## READING TEXT

The very most important thing we must come to understand is that the people who agree with those of us who wish to make political decisions based on the Truth, are by and large excluded from the two-party system, the government and thus the political process, and that our politicians are by and large those who have agreed ahead of time to confine the political discourse to those arguments whose only purpose is thwart the natural political impulses of those who prefer decisions be based on Truth.
The only opposition that actually exists, is between we, the 99%, utterly excluded from the political decision making process, mainly because our world, and thus our political aspirations revolve around what is real and true, and the 1% whose absolute control of our political discourse, our government and the M$M has resulted in the conditions we find ourselves working so hard to endure.



40 Comments

Tip ‘O’ the Hat to perris for reminding me to focus.
Most excellent post, Watt4Bob, thank you.
Recommended to the consideration and conscience of the entire FDL community …
DW
Thanks for stopping by, and thanks for the kind words.
I had begun to think my only skill lay in thread-killing, which gave me pause to consider an even lower profile.
I’ve no idea what might cause you to think that you “kill” threads, Watt4Bob, as I am always interested in what you have to share. Frankly, I consider you to be among the most thoughtful and considered of those who comment, here.
Perhaps, it is a question of “timing” …. or even of exhaustion?
Many of the best commenters seem, of late, to be election weary and tired of rancorous and gratuitous assault.
Sometimes, it is not the truth which cannot be “handled”, but rather the unrelenting bull-shit, both “professionally” inspired and amateur …
DW
Good post.
It’s tough to rattle people away from the ideological assumptions and positions they have been trained to take up. It’s difficult to convince them that many of the viewpoints they considered ‘just’ and ‘true’ are really based on illusions and the manipulations of the elite.
It seems to me that what this should tell us is our governments are too complex and too big, making it impossible to effectively oversee. The ancient philosophers as well as the founding fathers warned about this.
To get free we have to reject the 2-party system and the left/right paradigm. It seems to be a means of keeping the people confused and divided, allowing elites to rule and transfer wealth without oversight.
Getting away from left/right thinking and the whole burden of “leftist” assumptions can be bumpy at first but eventually it feels liberating.
Contemporary technology might be a game-changer when it comes to overseeing representatives and their lobbyists. But to really get control of our government we would to develop CIVIC VIRTUE, contempt for parties, patriotism, etc. Both right and left would prefer the rule of law to plutocracy, but we won’t get it as long as we squabble drinking the cable news kool-aid.
And to do that we have to begin by considering the possibility that there’s a problem there.
You’re right about the Civic Virtue thing too, they used to teach us Civics in school, then came the whole “Government is the problem” meme.
Government wasn’t the problem when St. Ronnie first said that, and though it has become something of a twisted, self-fulfilling prophecy, it doesn’t have to be.
I’m hoping that Grover Norquist’s recent difficulty in selling his BS is a sign of things to come.
Excellent comment, Green Liberal, worthy of a “recommend” on its own merits.
DW
A text relevant to the discussion…. Dostoyevsky’s Grand Inquisitor….

## DATA SHOWN
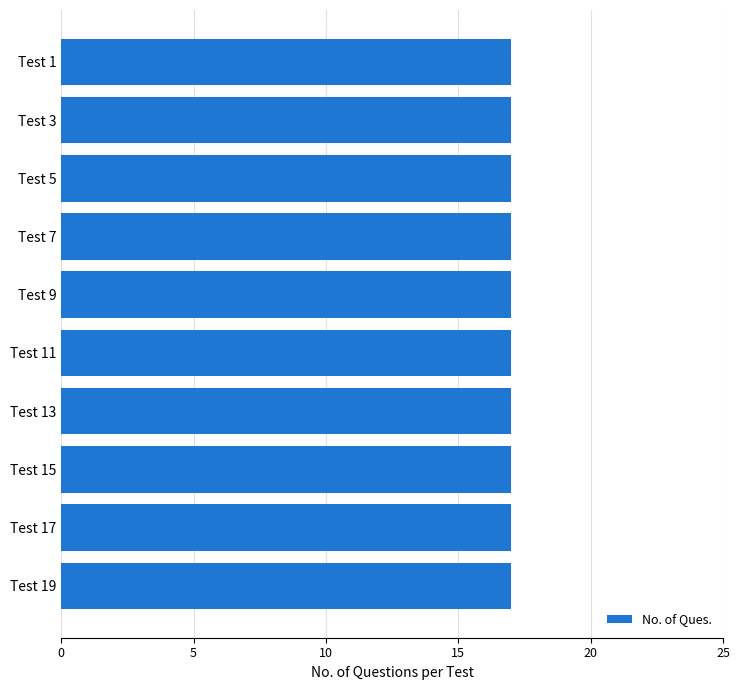

At which label is No. of Ques. closest to 17?

Test 1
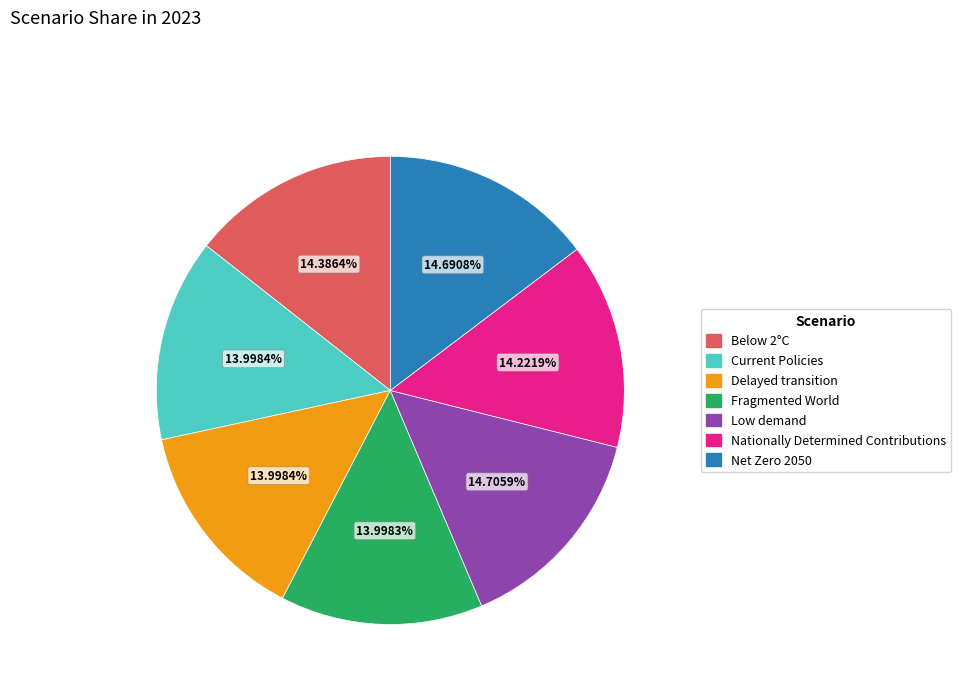

To the nearest percent, what is the difference between the largest and smallest slice percentages?

1%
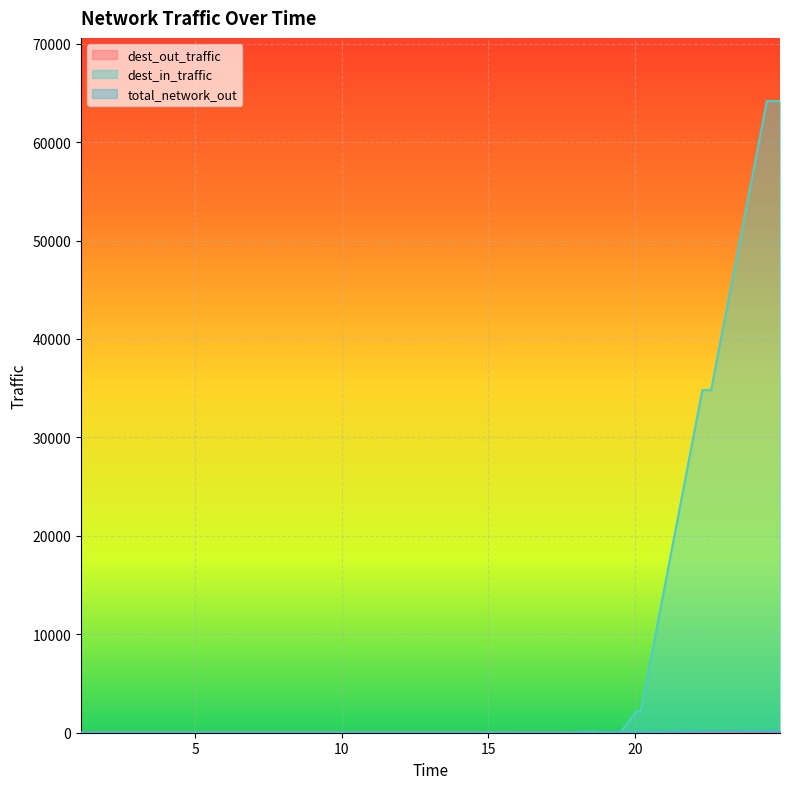

What is the sum of the dest_out_traffic values at 19.5 and 17.85?

20.2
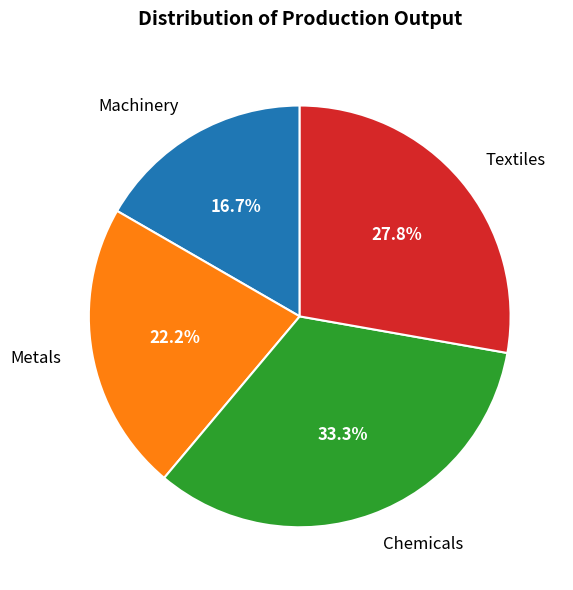

Is it true that Metals is 22% of the pie?

True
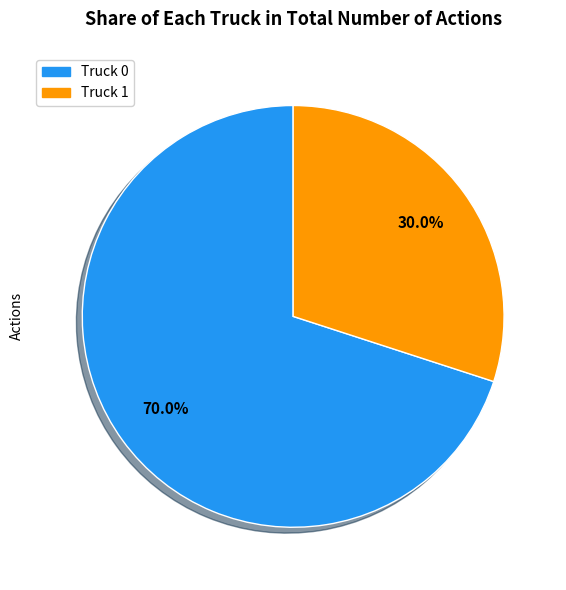

Count the number of slices in the pie.

2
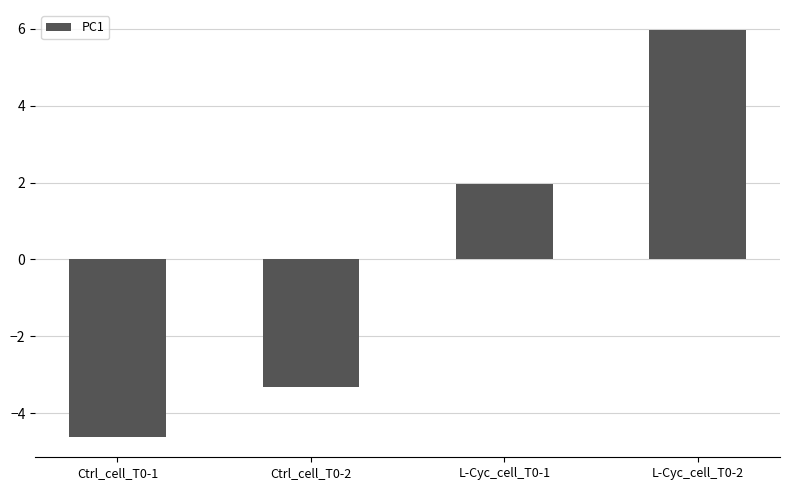

How many distinct data groups are displayed?

1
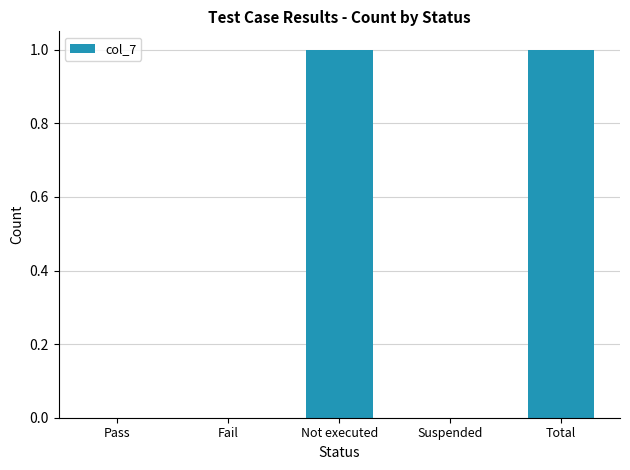

How many distinct data groups are displayed?

1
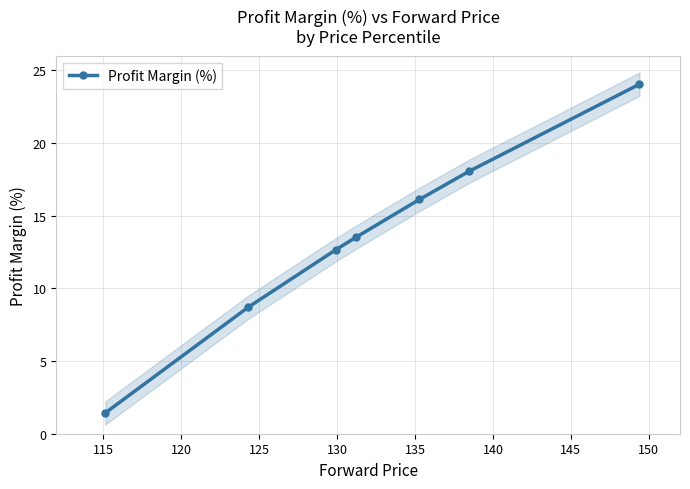

What is the smallest value displayed?

1.4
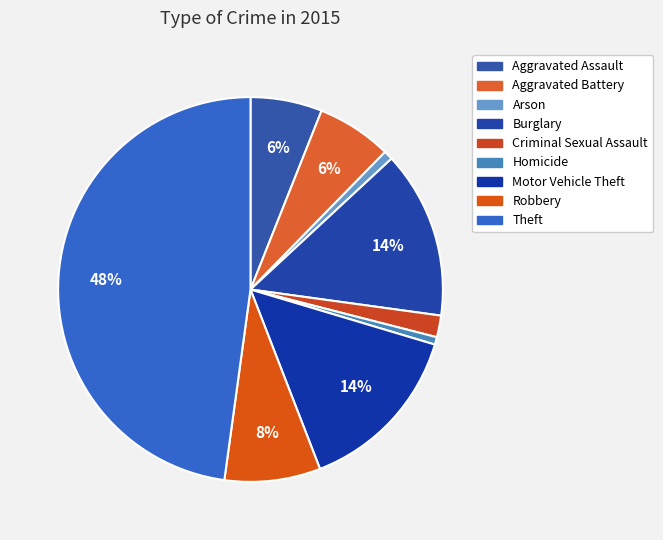

To the nearest percent, what portion does Aggravated Assault represent?

6%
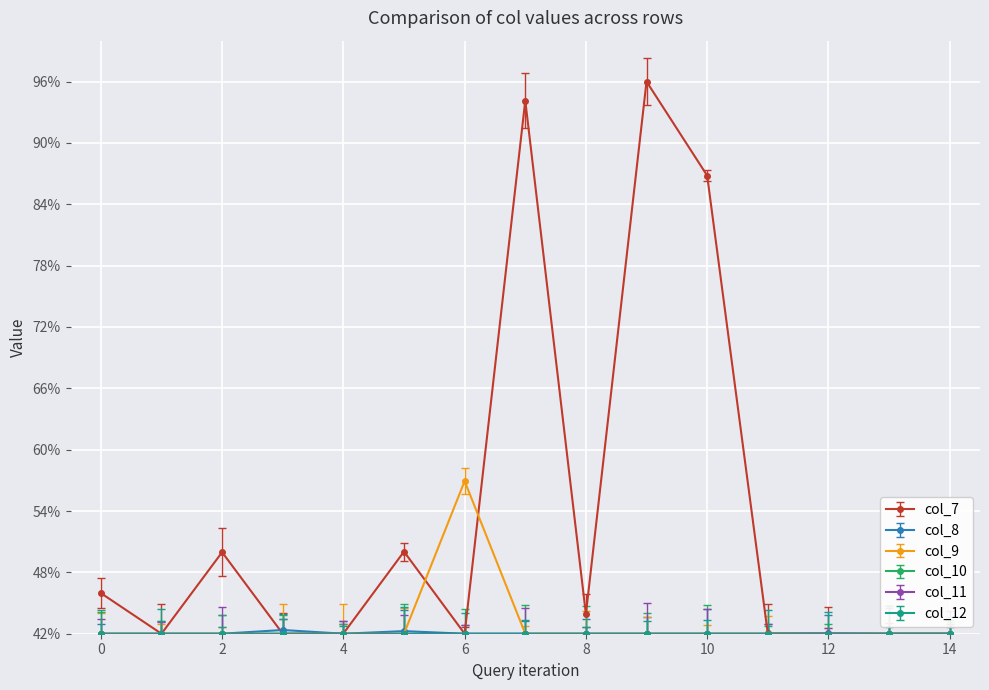

Which series has the largest range (max minus min)?

col_7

## EXERCISES
a - In the discussion of the two-party system, which work does the last comment name as relevant to the conversation?
b - Write the next part of the discussion of the two-party system, starting after its last comment.
The entries come from a different source than the discussion of the two-party system.

## RESPONSE LIST
a - Dostoyevsky's Grand Inquisitor.

b -
https://www.mtholyoke.edu/acad/intrel/pol116/grand.htm
For the Grand Inquisitor, ‘truth’ and ‘freedom’ are related, in the sense that the masses can handle neither. By taking away the freedom that harms them and giving them illusions instead, the Inquisitor pretends he is serving the greater good.
It seems to me that (for either good reasons or illusory reasons) elites will arrive at the Inquisitor’s conclusions over and over again. So it’s difficult for anyone who values truth and freedom to trust them.
A related problem is how difficult it is for lovers of truth to see the truth, when we are in fact chained in Plato’s cave. Even at universities truth is served up in degraded, partisan packages. The difficulty the masses have at achieving truth gives elites even more reason to subscribe to the Inquisitor’s view—namely, that their rule is preferable to the masses having their own freedom and suffering as a consequence.
A more evil related text is “Protocols of the Elders of Zion”. Of course, the Protocols are a fabrication–a literary creation that could just as easily be about Masons or Muslims or Lutherans or Jesuits as Jews. It’s about how a conspiracy of amoral monied elites would use liberal democracy to establish global domination.
What makes them interesting is that the reasoning contained in the Protocols was so convincing to conservative skeptics/nihlists….propelling them to create appalling mirror ideologies in the early 20th century. For those subscribing to the authoritarian conspiracist view, where liberalism and democracy are illusions to confuse and divide people, the greater good for humanity can consist in lying, manipulation, war, illusion peddling, etc. It’s possible for the Jesuit/Communist/Fascist/Neocon/Theocon type to engage in all of these things while firmly believing they are serving the greater good of humanity.
The potential for human evil is immense. We must invent means of disempowering evil (basically, desire enabled by ideology and unconstrained by morality) via true separation of powers and truly balanced institutions. We need a (clear) code of international law so elected representatives have tacit norms to go by. We need to develop useful moralities that encourage contempt for fraud and usury.
But before we get the above, we will need some kind of moral/spiritual renaissance. Hopefully it’s coming.
The survival of the human species, Green Liberal, depends upon such a renaissance, quite literally. And the premiss of that renaissance must be an appreciation of life itself, and the awareness that, for human purposes, we happen to inhabit paradise … humanity has its very own version of “heaven” if we might find the wit and wisdom to appreciate it.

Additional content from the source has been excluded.